Can I say Hozier? Do lyrics count? They’re so close to poetry, I can’t tell them apart sometimes. But if we’re strictly talking writers: Lora Mathis, Andrea Gibson, and Neil Gaiman.
What’s your favourite genre of book?
I know that I’m supposed to say poetry. If this were a test, I’d be getting bad marks for being a poet and saying anything else, but my favorite genre is honestly something like female-driven young adult fantasy. Think like, the Song of the Lioness quartet by Tamora Pierce. I like stepping out of my own head. And the work that’s being done in YA is above and beyond when it comes to creative storytelling and diverse characters. I can pick up a young adult book right now and find a character like me (queer) or a character very different from me, and both of those options are super important when it comes to finding your place in the world but also being an empathetic human being. So much of adult literature is white, straight men having marital problems or white, straight women finding themselves after divorce. I’m just not here for it.
What do you think a world without books would be like?
Sad, I suppose, but mostly dangerous. Books used to get burned for a reason. Books still get censored for a reason. The written word is a powerful tool for teaching and spreading ideas.
Is there an author whose writing you’re such a fan of, that you’ll read everything they release?
Actually, no. I guess the closest was Brian Jacques but after he died, I took it so personally. I know that sounds silly. According to my poetry, I’m afraid of commitment.
Do you think digital books will ever completely replace real books?
Probably not completely. There’s still something about a beautiful hardback book on a shelf that just feels good. Although I worry we might lose the cheaper paperback option when people can just as easily scoop it up on an e-reader for a cheaper price.
What book do you feel humanity needs most right now?
I don’t know. Something kind.
What is the book that you feel has had the single biggest impact on your life?
Clementine von Radic’s original out-of-print chapbook, As Often As Miracles, is what prompted me to share my own writing online, so it’s sort of to blame for my entire career as a poet.

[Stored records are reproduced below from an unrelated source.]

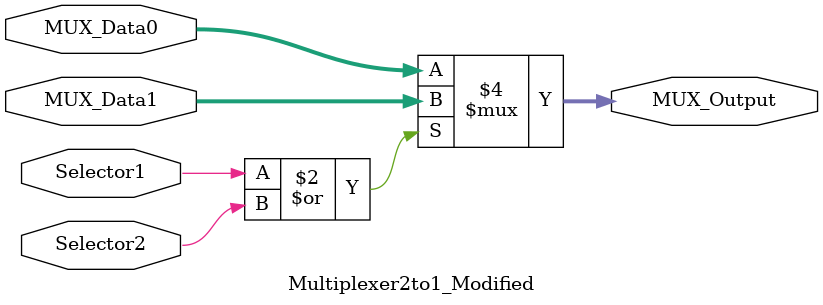
<source format=v>
/******************************************************************
* Modified Multiplexor with 2 selectors
******************************************************************/

module Multiplexer2to1_Modified
#(
	parameter NBits=32
)
(
	input Selector1,
	input Selector2,
	input [NBits-1:0] MUX_Data0,
	input [NBits-1:0] MUX_Data1,
	
	output reg [NBits-1:0] MUX_Output

);

	always@(Selector1, Selector2 ,MUX_Data1, MUX_Data0) begin
		if(Selector1 | Selector2)
			MUX_Output = MUX_Data1;
		else
			MUX_Output = MUX_Data0;
	end

endmodule
</source>
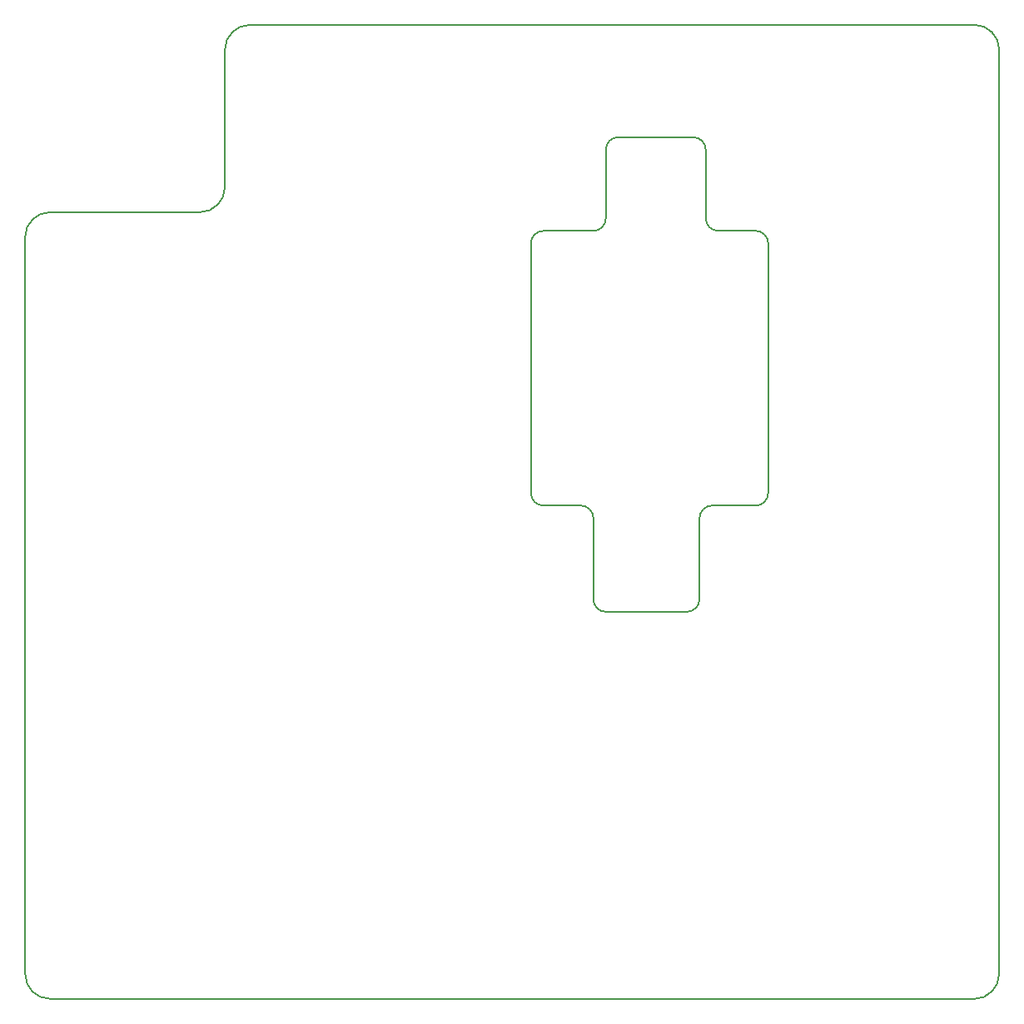
<source format=gm1>
G04 #@! TF.FileFunction,Profile,NP*
%FSLAX46Y46*%
G04 Gerber Fmt 4.6, Leading zero omitted, Abs format (unit mm)*
G04 Created by KiCad (PCBNEW 4.0.4-stable) date 12/14/17 11:03:47*
%MOMM*%
%LPD*%
G01*
G04 APERTURE LIST*
%ADD10C,0.250000*%
%ADD11C,0.150000*%
G04 APERTURE END LIST*
D10*
D11*
X93980000Y-66040000D02*
X93980000Y-80010000D01*
X172720000Y-160020000D02*
X172720000Y-66040000D01*
X73660000Y-85090000D02*
X73660000Y-160020000D01*
X170180000Y-63500000D02*
X96520000Y-63500000D01*
X76200000Y-82550000D02*
G75*
G03X73660000Y-85090000I0J-2540000D01*
G01*
X91440000Y-82550000D02*
G75*
G03X93980000Y-80010000I0J2540000D01*
G01*
X91440000Y-82550000D02*
X76200000Y-82550000D01*
X76200000Y-162560000D02*
X170180000Y-162560000D01*
X170180000Y-162560000D02*
G75*
G03X172720000Y-160020000I0J2540000D01*
G01*
X73660000Y-160020000D02*
G75*
G03X76200000Y-162560000I2540000J0D01*
G01*
X96520000Y-63500000D02*
G75*
G03X93980000Y-66040000I0J-2540000D01*
G01*
X172720000Y-66040000D02*
G75*
G03X170180000Y-63500000I-2540000J0D01*
G01*
X142875000Y-83185000D02*
X142875000Y-76200000D01*
X147955000Y-84455000D02*
X144145000Y-84455000D01*
X149225000Y-111125000D02*
X149225000Y-85725000D01*
X143510000Y-112395000D02*
X147955000Y-112395000D01*
X142240000Y-121920000D02*
X142240000Y-113665000D01*
X132715000Y-123190000D02*
X140970000Y-123190000D01*
X131445000Y-113665000D02*
X131445000Y-121920000D01*
X126365000Y-112395000D02*
X130175000Y-112395000D01*
X125095000Y-85725000D02*
X125095000Y-111125000D01*
X131445000Y-84455000D02*
X126365000Y-84455000D01*
X132715000Y-76200000D02*
X132715000Y-83185000D01*
X141605000Y-74930000D02*
X133985000Y-74930000D01*
X142875000Y-76200000D02*
G75*
G03X141605000Y-74930000I-1270000J0D01*
G01*
X142875000Y-83185000D02*
G75*
G03X144145000Y-84455000I1270000J0D01*
G01*
X149225000Y-85725000D02*
G75*
G03X147955000Y-84455000I-1270000J0D01*
G01*
X147955000Y-112395000D02*
G75*
G03X149225000Y-111125000I0J1270000D01*
G01*
X143510000Y-112395000D02*
G75*
G03X142240000Y-113665000I0J-1270000D01*
G01*
X140970000Y-123190000D02*
G75*
G03X142240000Y-121920000I0J1270000D01*
G01*
X131445000Y-121920000D02*
G75*
G03X132715000Y-123190000I1270000J0D01*
G01*
X131445000Y-113665000D02*
G75*
G03X130175000Y-112395000I-1270000J0D01*
G01*
X125095000Y-111125000D02*
G75*
G03X126365000Y-112395000I1270000J0D01*
G01*
X126365000Y-84455000D02*
G75*
G03X125095000Y-85725000I0J-1270000D01*
G01*
X131445000Y-84455000D02*
G75*
G03X132715000Y-83185000I0J1270000D01*
G01*
X133985000Y-74930000D02*
G75*
G03X132715000Y-76200000I0J-1270000D01*
G01*
M02*

</source>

No big deal.
I would also include the following books in my reading list:
Everything is Illuminated by Jonathan Safran Foer,
The Crucible by Arthur Miller,
So Sad Today by Melissa Broder,
Carmilla by J. Sheridan le Fanu,
The Book Thief by Markus Zusak,
and The Lover’s Dictionary by David Levithan.
What books or subject matter do you plan on reading in the next year?
Another poet I know, Amanda Lovelace, started this reading challenge called #readthemargin, where you dedicate a specific month, I think December, to only reading work by marginalized writers. That’s work by people of color and the LGBTQ community and women, etc. Basically, people who have been pushed to the margins in favor of—what America especially perceives to be—“the norm.” But in the wake of our recent election, I think it’s more important than ever to diversify our bookshelves and uplift the voices of people who are constantly “othered” by, not only reading and writing communities, but by my country as a whole. So in the spirit of that, I’ll be trying to stick to that idea for most, if not all, of 2017. I’m sure a couple books will slip through the cracks, but I’d like to make the conscious effort.
If you were to write an autobiography – what would it be called?
Do it For The Poem: One Woman’s Excuse for Making Horrible Life Choices.